LONDON - In his first Olympic Games, former Tennessee Vol standout Aries Merritt jumped out to an early lead in the 110-meter hurdles final and never looked back as the U.S. Track & Field team member captured the Olympic gold medal on Wednesday night in convincing fashion at Olympic Stadium in London.

Merritt, who won both his qualifying and semifinal heats, improved his personal-best mark to 12.92 and finished steps in front of U.S. teammate Jason Richardson (13.04). His mark of 12.92 is the fastest in the world in 2012 and the second fastest time in Olympic history.

"I am so excited, words can't explain how excited I am right now," said Merritt. "The gold medal means everything. The U.S. hasn't had a gold medal (in the 110m hurdles) since Allen Johnson in 1996. It's phenomenal.

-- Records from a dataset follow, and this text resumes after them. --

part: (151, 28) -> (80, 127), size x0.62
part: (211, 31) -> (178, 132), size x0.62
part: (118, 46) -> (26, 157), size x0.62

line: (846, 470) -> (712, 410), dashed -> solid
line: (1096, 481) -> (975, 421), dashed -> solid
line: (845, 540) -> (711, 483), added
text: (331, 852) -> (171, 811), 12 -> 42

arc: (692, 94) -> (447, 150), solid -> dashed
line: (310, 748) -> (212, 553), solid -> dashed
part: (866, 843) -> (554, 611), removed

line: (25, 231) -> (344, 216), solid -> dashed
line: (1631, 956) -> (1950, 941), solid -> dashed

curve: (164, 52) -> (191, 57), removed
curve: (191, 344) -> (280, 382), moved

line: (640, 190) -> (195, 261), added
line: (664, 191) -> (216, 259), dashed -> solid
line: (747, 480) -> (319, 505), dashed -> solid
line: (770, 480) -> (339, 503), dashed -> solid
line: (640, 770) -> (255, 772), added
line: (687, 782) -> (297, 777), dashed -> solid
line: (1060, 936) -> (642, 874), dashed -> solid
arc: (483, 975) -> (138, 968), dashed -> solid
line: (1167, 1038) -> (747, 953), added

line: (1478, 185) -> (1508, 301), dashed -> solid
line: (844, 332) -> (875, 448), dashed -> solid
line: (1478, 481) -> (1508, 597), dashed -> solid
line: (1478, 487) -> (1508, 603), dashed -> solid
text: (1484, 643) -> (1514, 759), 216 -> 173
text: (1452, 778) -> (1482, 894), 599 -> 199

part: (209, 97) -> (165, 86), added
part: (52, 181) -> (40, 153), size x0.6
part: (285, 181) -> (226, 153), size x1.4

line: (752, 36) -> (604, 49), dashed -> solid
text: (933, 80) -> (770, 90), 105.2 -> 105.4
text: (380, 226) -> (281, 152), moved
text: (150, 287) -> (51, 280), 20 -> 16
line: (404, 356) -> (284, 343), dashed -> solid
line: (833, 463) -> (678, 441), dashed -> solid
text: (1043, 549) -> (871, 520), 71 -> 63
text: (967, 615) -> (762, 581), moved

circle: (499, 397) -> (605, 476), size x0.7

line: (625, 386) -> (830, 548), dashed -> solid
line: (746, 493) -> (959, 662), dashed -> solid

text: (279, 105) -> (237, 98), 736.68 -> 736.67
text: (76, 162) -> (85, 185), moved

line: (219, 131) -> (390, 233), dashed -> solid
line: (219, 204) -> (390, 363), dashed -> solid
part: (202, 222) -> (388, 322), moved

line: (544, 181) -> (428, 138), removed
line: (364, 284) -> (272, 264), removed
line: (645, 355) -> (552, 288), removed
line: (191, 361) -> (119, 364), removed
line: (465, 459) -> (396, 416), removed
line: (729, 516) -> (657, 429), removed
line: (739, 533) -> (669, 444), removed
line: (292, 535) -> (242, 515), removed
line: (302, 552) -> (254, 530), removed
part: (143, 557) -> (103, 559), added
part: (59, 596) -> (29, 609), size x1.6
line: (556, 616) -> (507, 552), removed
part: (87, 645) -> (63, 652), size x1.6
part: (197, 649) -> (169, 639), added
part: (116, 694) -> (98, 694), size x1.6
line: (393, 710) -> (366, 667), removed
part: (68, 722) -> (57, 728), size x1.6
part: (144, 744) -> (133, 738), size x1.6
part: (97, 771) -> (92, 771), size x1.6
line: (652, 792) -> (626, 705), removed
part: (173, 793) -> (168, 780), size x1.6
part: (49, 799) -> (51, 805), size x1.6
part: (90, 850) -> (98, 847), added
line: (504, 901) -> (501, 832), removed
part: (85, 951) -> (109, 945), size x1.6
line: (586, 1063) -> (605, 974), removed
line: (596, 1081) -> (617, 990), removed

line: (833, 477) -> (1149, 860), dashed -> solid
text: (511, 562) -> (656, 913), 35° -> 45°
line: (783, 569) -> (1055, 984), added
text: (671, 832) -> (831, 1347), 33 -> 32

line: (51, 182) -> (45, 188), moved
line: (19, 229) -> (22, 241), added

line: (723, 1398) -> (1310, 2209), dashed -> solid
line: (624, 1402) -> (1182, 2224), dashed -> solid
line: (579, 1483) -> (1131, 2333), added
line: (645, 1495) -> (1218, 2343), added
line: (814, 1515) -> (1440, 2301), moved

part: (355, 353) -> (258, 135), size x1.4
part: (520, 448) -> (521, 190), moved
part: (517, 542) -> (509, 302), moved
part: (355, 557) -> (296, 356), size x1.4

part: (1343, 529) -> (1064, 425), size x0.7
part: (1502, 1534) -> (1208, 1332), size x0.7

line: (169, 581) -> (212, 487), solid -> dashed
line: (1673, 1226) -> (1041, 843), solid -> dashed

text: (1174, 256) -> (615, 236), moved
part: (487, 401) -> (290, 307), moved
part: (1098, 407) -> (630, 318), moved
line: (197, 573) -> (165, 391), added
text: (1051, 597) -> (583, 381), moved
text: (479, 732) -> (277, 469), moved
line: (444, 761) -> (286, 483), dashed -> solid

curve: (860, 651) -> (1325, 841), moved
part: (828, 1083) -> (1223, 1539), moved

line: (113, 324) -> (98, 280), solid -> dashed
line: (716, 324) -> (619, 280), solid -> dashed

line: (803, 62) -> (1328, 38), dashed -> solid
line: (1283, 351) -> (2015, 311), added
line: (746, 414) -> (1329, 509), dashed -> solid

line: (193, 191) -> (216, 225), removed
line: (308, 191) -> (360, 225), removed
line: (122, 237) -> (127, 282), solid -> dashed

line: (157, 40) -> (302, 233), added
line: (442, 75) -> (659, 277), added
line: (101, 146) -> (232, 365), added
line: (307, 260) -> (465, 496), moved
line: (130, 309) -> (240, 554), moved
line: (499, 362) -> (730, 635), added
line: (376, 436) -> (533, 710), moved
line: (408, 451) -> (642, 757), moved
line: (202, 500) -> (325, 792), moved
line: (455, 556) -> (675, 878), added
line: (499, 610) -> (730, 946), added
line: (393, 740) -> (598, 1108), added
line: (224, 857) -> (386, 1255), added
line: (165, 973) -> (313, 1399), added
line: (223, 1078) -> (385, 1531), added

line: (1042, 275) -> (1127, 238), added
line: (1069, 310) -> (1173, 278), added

To be here in this atmosphere is really special."

With gold medal favorite and 2004 Olympic Champion Liu Xiang of China crashing into the first hurdle in the final qualifying heat, and Cuba's Dayron Robles - the world record holder - pulling out of the finals midway through the event, it was Merritt's race to win.

Jamaica's Hansle Parchment took bronze in the event with a mark of 13.12.

Merritt's win comes just three days after former UT track & field stars Dee Dee Trotter and Justin Gatlin claimed bronze medals in the women's 400m dash and the men's 100m dash, respectively.

The former NCAA Champion's gold medal is the sixth for the UT track & field program. In total, 22 Tennessee products - all representing the United States - have won 26 Olympic gold medals.

A seven-time All-American with the Vols, the 27-year-old Merritt is the first UT athlete to win a gold medal since former Lady Vol basketball players Tamika Catchings, Kara Lawson and Candace Parker won gold at the 2008 Olympic Games in Beijing.